Speaking to LBC Radio, James Heappey, the armed forces minister, said that the threat from an Islamic State affiliate, the Islamic State Khorasan, or ISIS-K, was so grave that he had been given a briefing on what to say if it happened as he spoke in broadcast interviews.
“There is real imminence, there is real credibility and there is real lethality to the plans we are aware of,” Mr. Heappey said, adding: “I was given lines today for what might happen if the attack happened while I was doing this media round — we are not doing this unnecessarily, we are not being overly cautious.”
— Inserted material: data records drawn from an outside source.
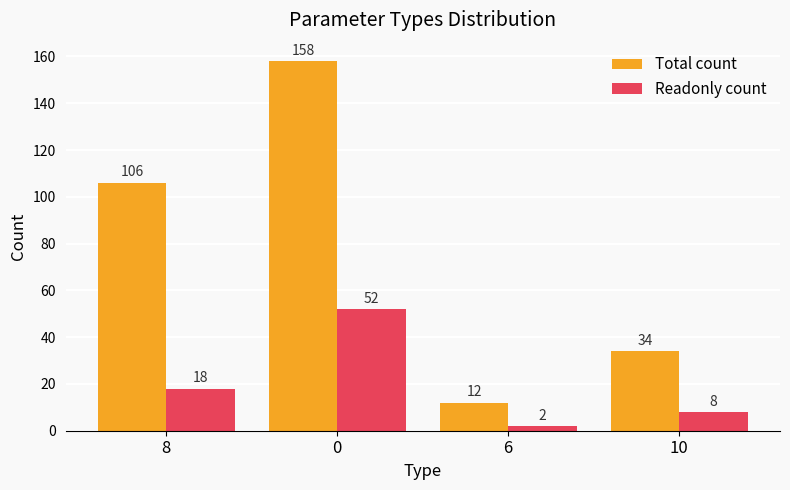

Is the value of Readonly count at 0 greater than the value of Total count at 6?

Yes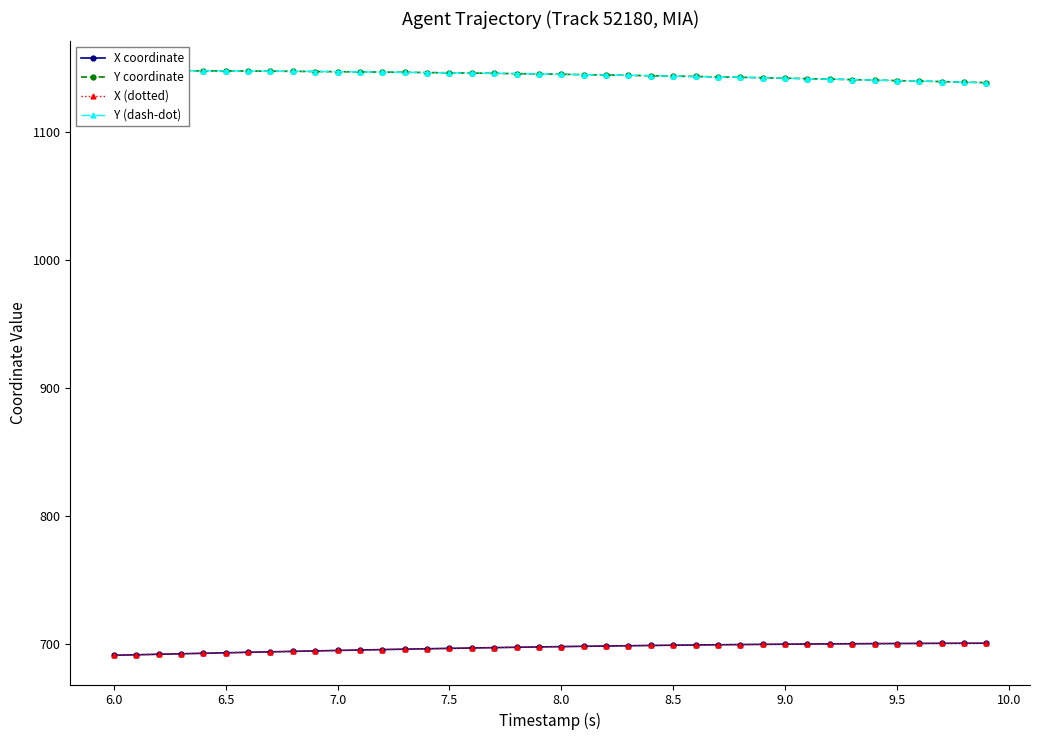

True or false: Y (dash-dot) and X (dotted) cross at least once.

False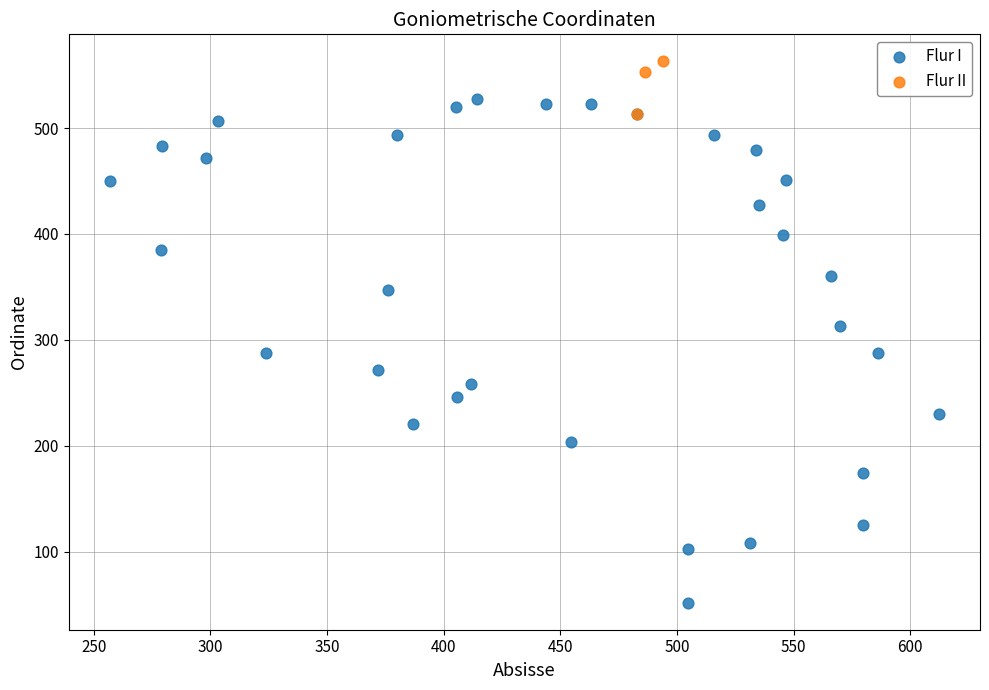

Which series reaches the minimum Y coordinate?

Flur I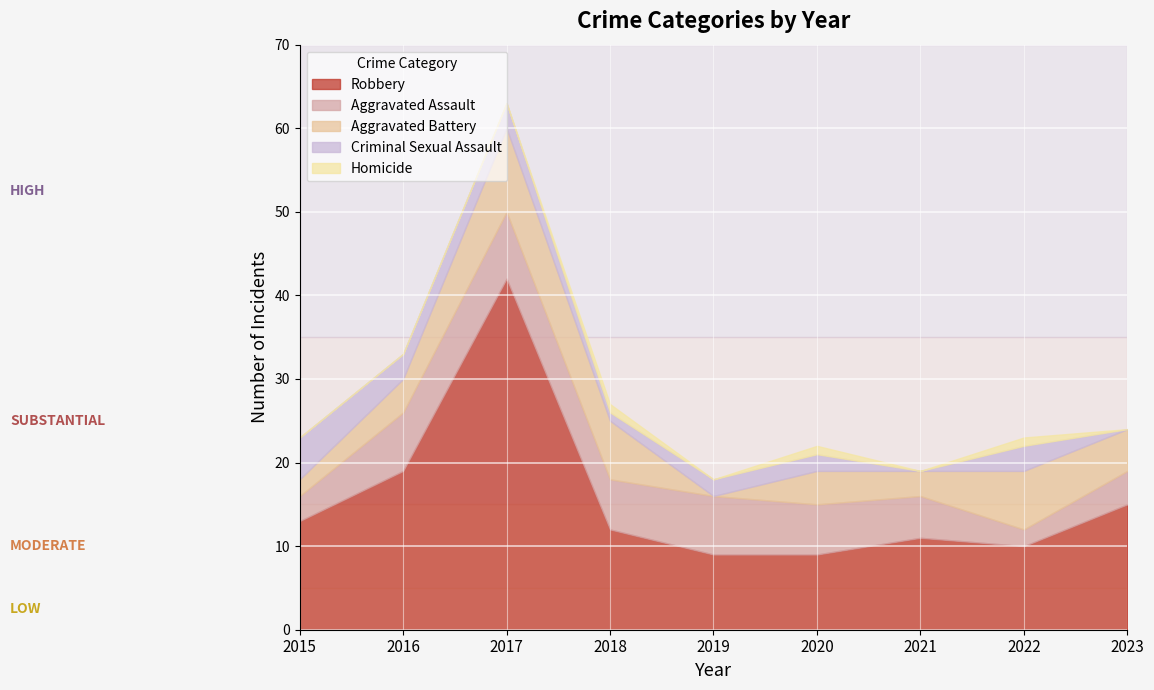

Which series ends up on top after the final intersection of Criminal Sexual Assault and Aggravated Assault?

Aggravated Assault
Because of the threat, Britain has now changed its formal travel advice and told those hoping to leave the country to stay away from the Kabul airport, a warning that may prompt those desperate to leave the country to head for international land borders instead.
In his interview, Mr. Heappey acknowledged that the “clock continues to tick down,” for the evacuation operation.
“The intelligence we have been receiving over the imminence and credibility of an Islamic State attack,” he added, “has grown significantly to the point where in all good conscience we couldn’t do anything but change the travel advice last night to advise people against moving to Kabul airport and if they are at the airport to move away to a place of safety.”
Speaking to the BBC, Mr. Heappey said that Britain had evacuated just under 2,000 people in the previous 24 hours but said that perhaps a further 1,000 of those it wants to extract remained inside the country. Eleven more British military flights were planned for Thursday, he said.
According to British media reports, Ben Wallace, the defense secretary, told lawmakers in a private meeting on Wednesday that the better option for some of those hoping to leave Afghanistan would be to head for an international border with Pakistan or Iran.
Mr. Wallace has previously acknowledged in public that Britain would be unable to evacuate some of those it wants to get out of the country but promised that, if they managed to leave Afghanistan themselves, they would be provided assistance once outside the country. Officials say that this would probably be done through embassies and consular services in nations bordering Afghanistan.